----- Data listing

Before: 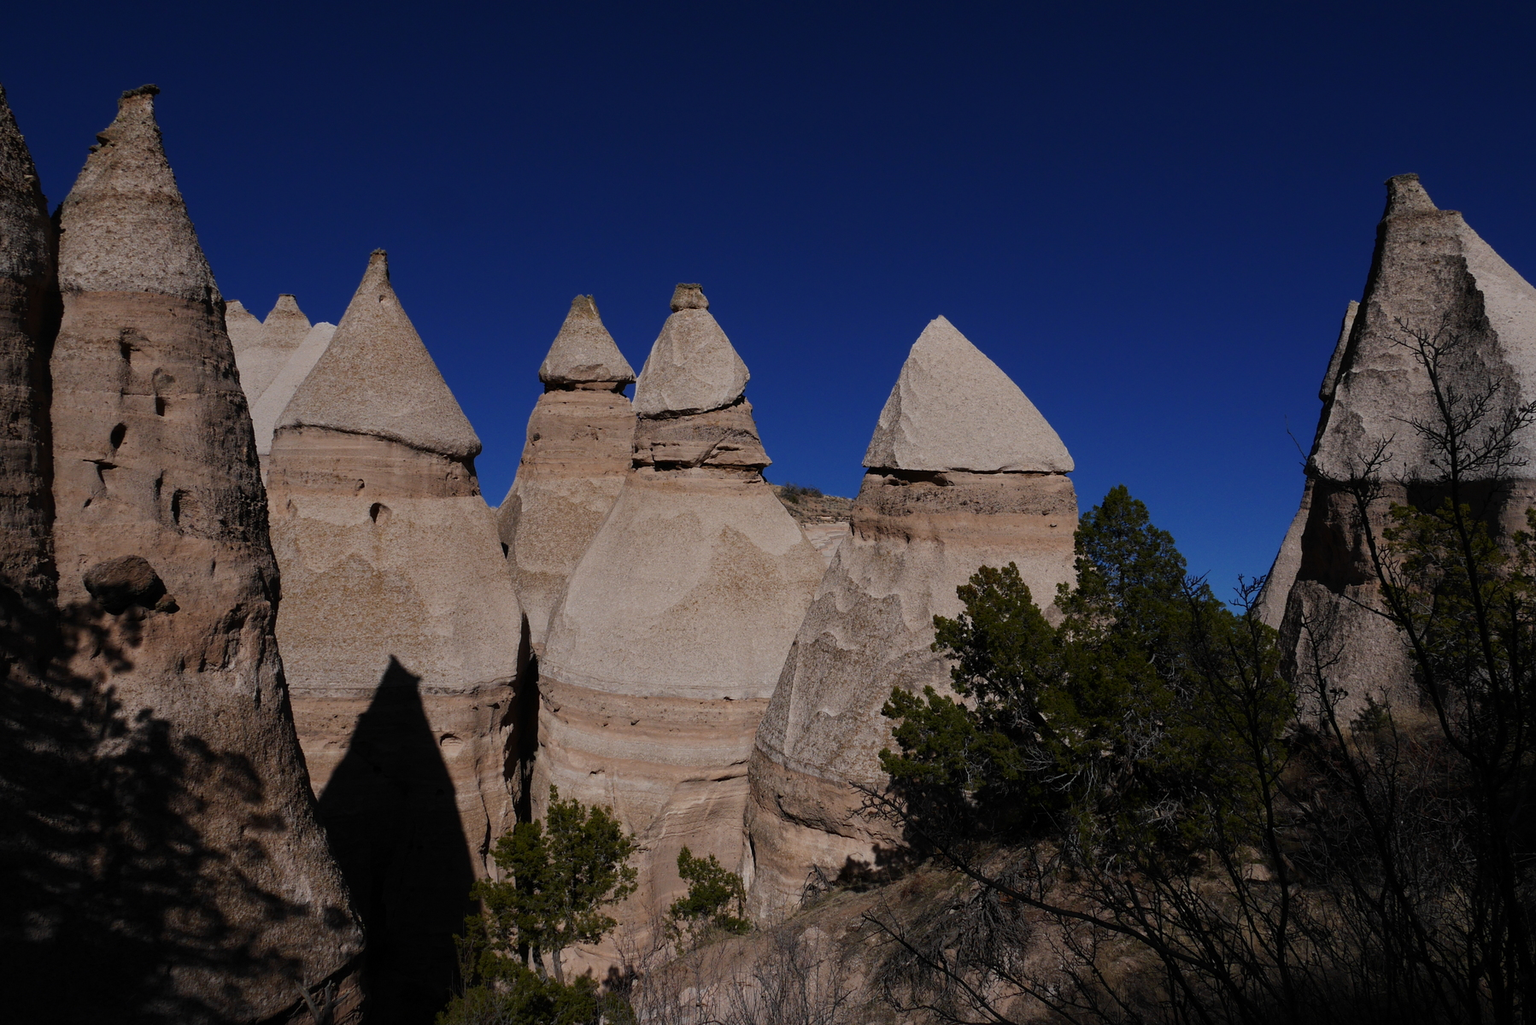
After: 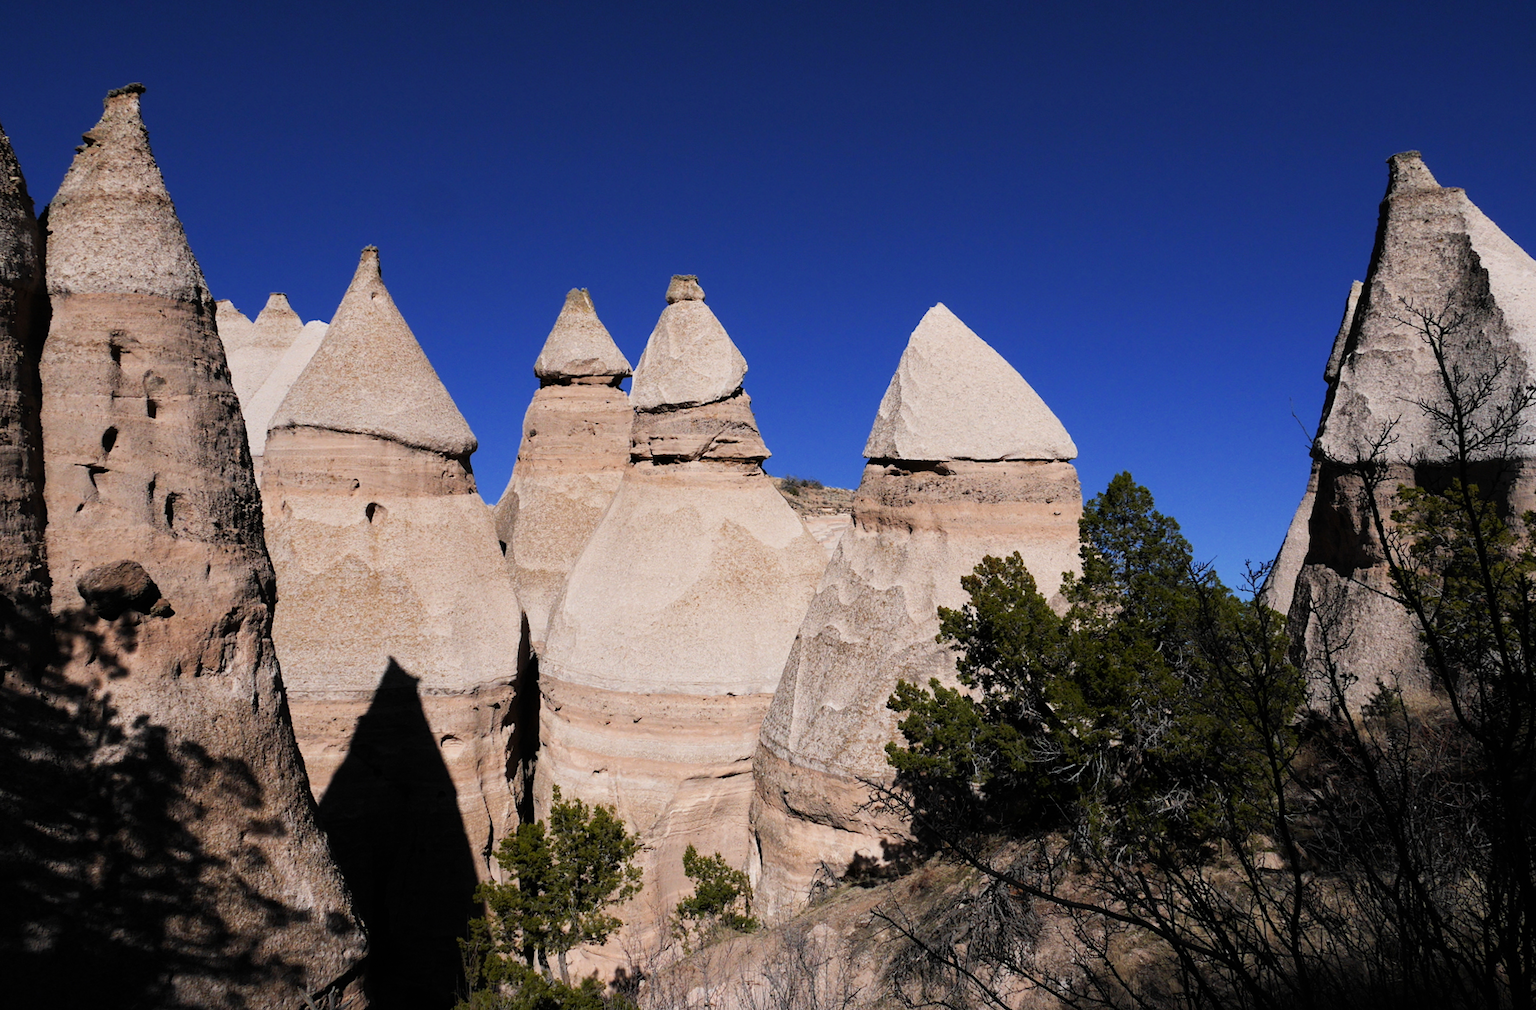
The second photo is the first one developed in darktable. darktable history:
rotate and perspective: rotation -1°, crop left 0.011, crop right 0.989, crop top 0.025, crop bottom 0.975
exposure: black level correction 0, exposure 1.45 EV, compensate exposure bias true, compensate highlight preservation false
filmic rgb: white relative exposure 3.9 EV, hardness 4.26
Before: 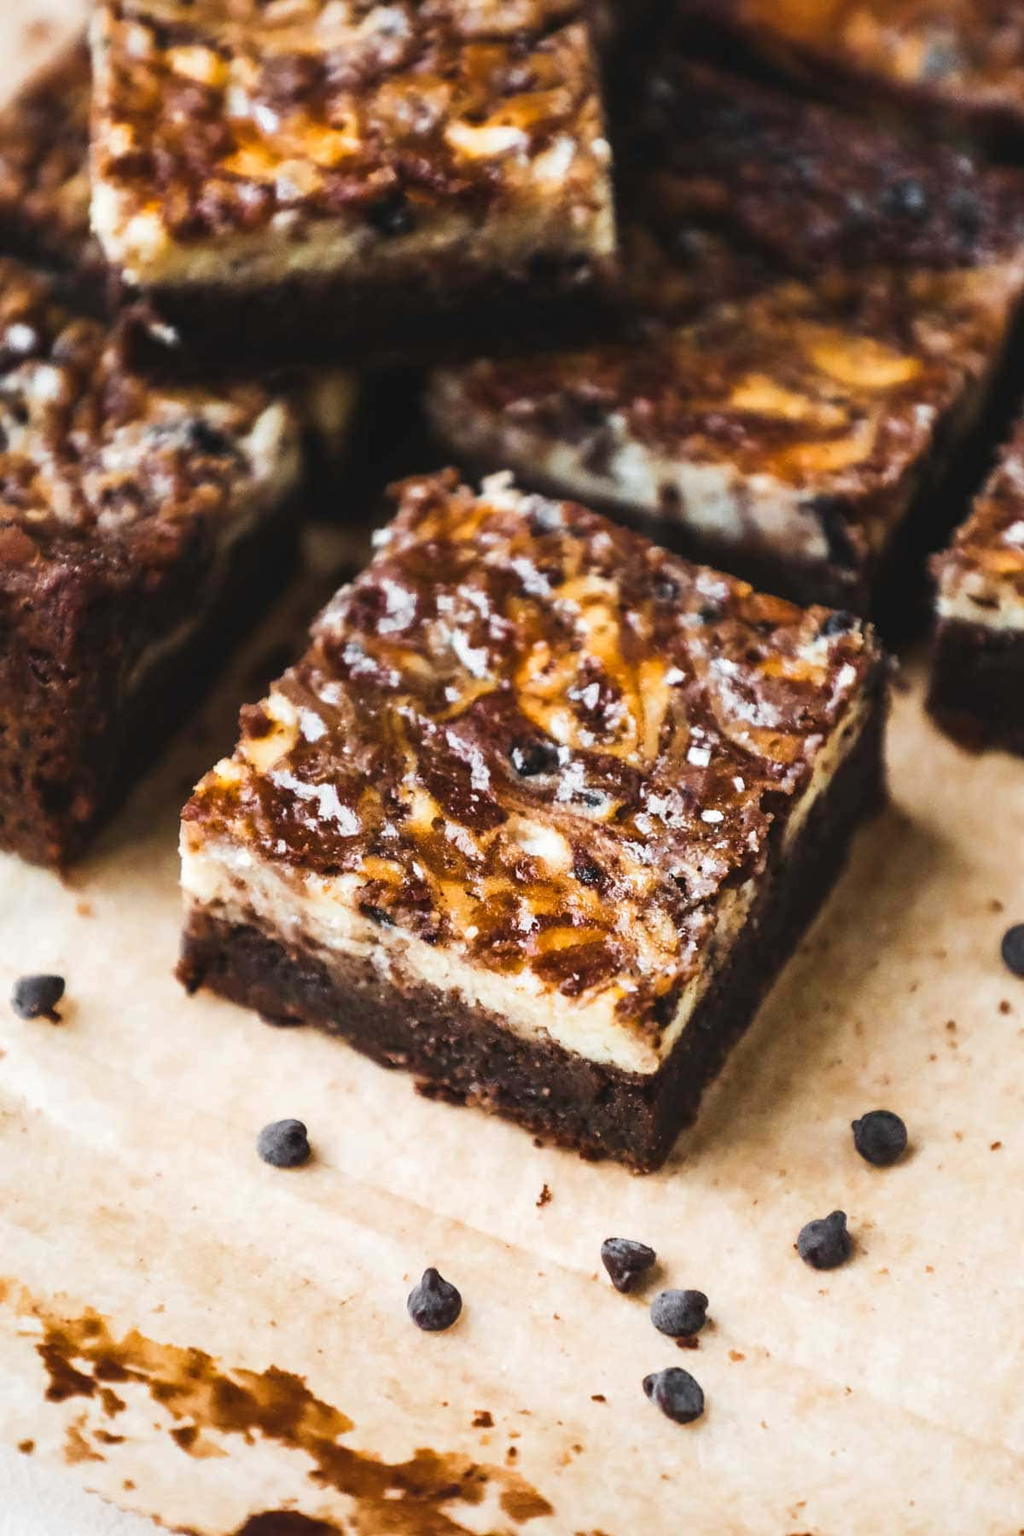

----------

Goal
Can you copy the text of every row above word for word, leaving the pictures out?

The reply
Before: 
After: 
The second photo is the first one developed in darktable. darktable history:
rotate and perspective: rotation -1°, crop left 0.011, crop right 0.989, crop top 0.025, crop bottom 0.975
exposure: black level correction 0, exposure 1.45 EV, compensate exposure bias true, compensate highlight preservation false
filmic rgb: white relative exposure 3.9 EV, hardness 4.26
Before: 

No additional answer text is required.